There isn’t too much to say about this. As we all know there are mote people who want to stay downtown than there are hotels downtown. I got the Hyatt, which the older I get, doesn’t seem all that close, as it’s about a mile to Hall H. Supposedly if the convention center expansion is ever approved, the Bayside Hilton will also double its number of rooms. And add a whopping 500. Still only a drop in the bucket.
A few tricks and tips:
• For next year, I recommend hiring a youthful gamer to enter the lottery for you. Seriously, this is the Hunger Games for complimentary turndown service. I know I hit submit once and had to go back and fix something…in the micro seconds it took to do that everyone was getting the Omni.
• It’s better to click on the “give me anything” option than get nothing. A hotel on the shuttle route is better than throwing yourself on the mercy of the secondary market.
• Room swapping is going on in this Subreddit thread
• There is another thread here.
• The second bite at the apple for official hotel reservations—probably rooms shucked due to being extras or what not and not wanting to pony up $600+ for the deposit—opens on April 23, 2014
• The Unofficial SDCC Blog has a good round-up here. It looks like all hotel rooms were gone within five minutes. Getting in under a minute and you got your room. UNDER 60 seconds.

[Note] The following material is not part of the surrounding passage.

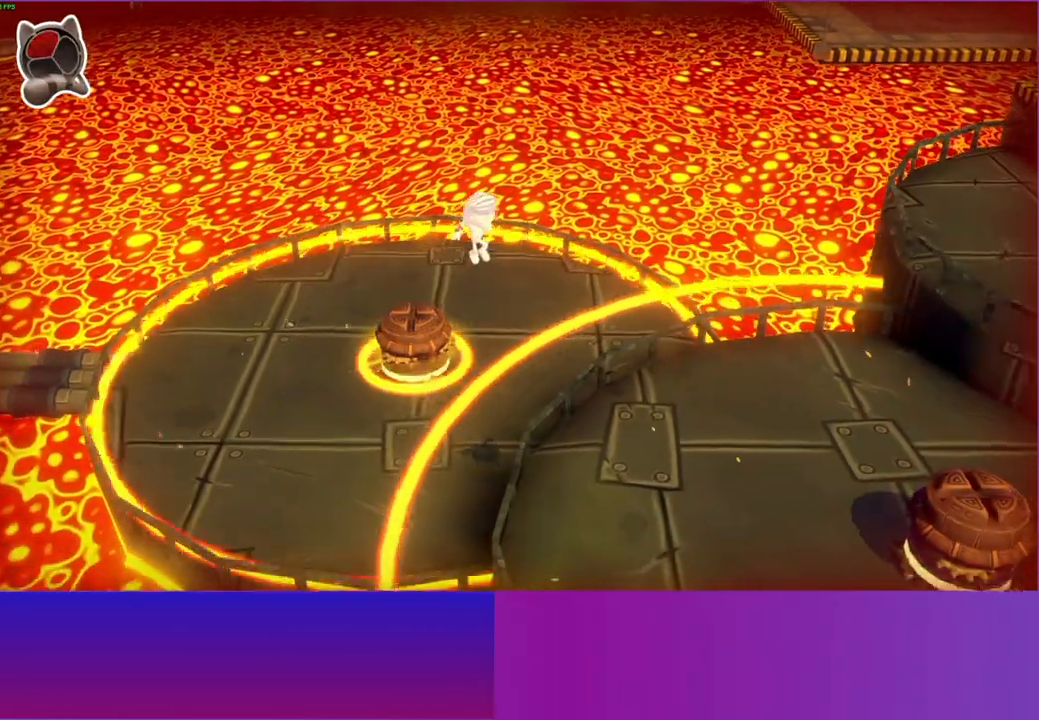
{"buttons": [], "left_stick": "down-right", "right_stick": "center", "events": [[67, "A", "up"]]}
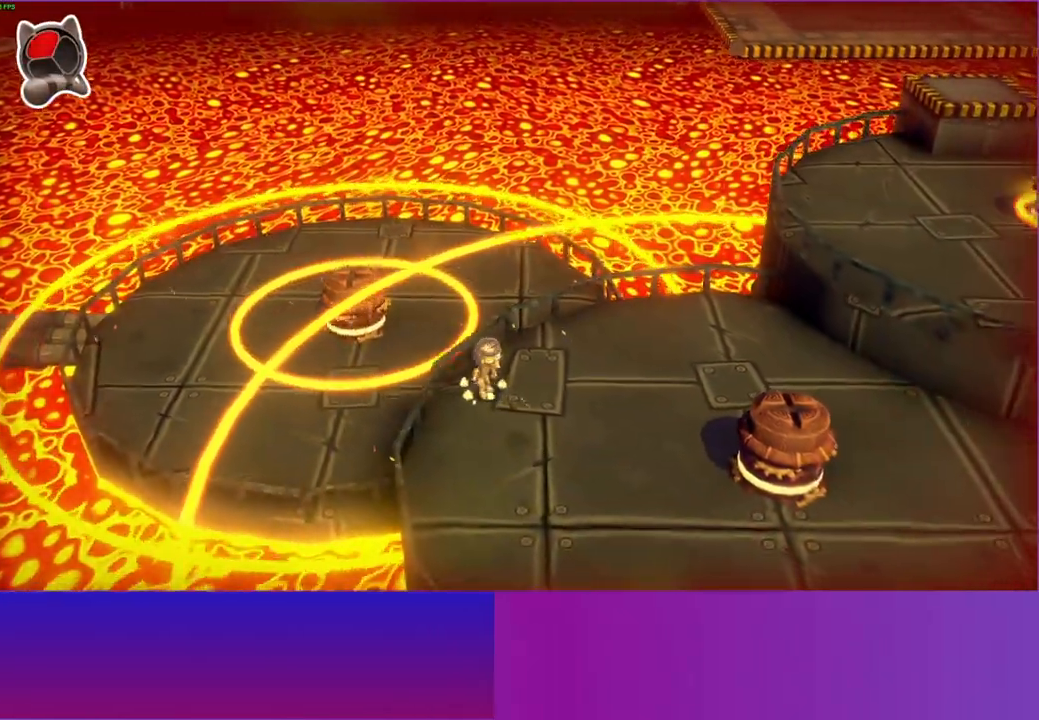
{"buttons": ["A"], "left_stick": "down-right", "right_stick": "center", "events": [[233, "A", "down"]]}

• Lots and lots of cartoonists, journalists and Important People Who Make Comic-Con What It Is did not get hotel rooms. I know just because you actually make comics or interview Benedict Cumberbatch doesn’t mean you should get a good hotel room. It would be totally against the egalitarian spirit of Comic-Con to give special dispensation to any group like this. However, when Hoteloween first began, exhibitors complained that they needed to be at booths early and a 30 minute shuttle ride was a major problem. Thus began the ultra secret exhibitor hotel room lottery which takes place early in the year and gives exhibitors a well deserved crack at the rooms of their choice. I’m sure there is a limit on how many rooms you can get for your booth—otherwise some enterprising soul would get a booth just to get hotel rooms for his other friends. And yes I know there is a year long wait list for booths, as well, but they eventually come through. Unlike a room with balcony at the Horton Grand.
• What is true is that big exhibitors always book extra rooms and creative types can throw themselves on the mercy of their publisher for that. So now the bargaining begins. May the odds be ever in your favor!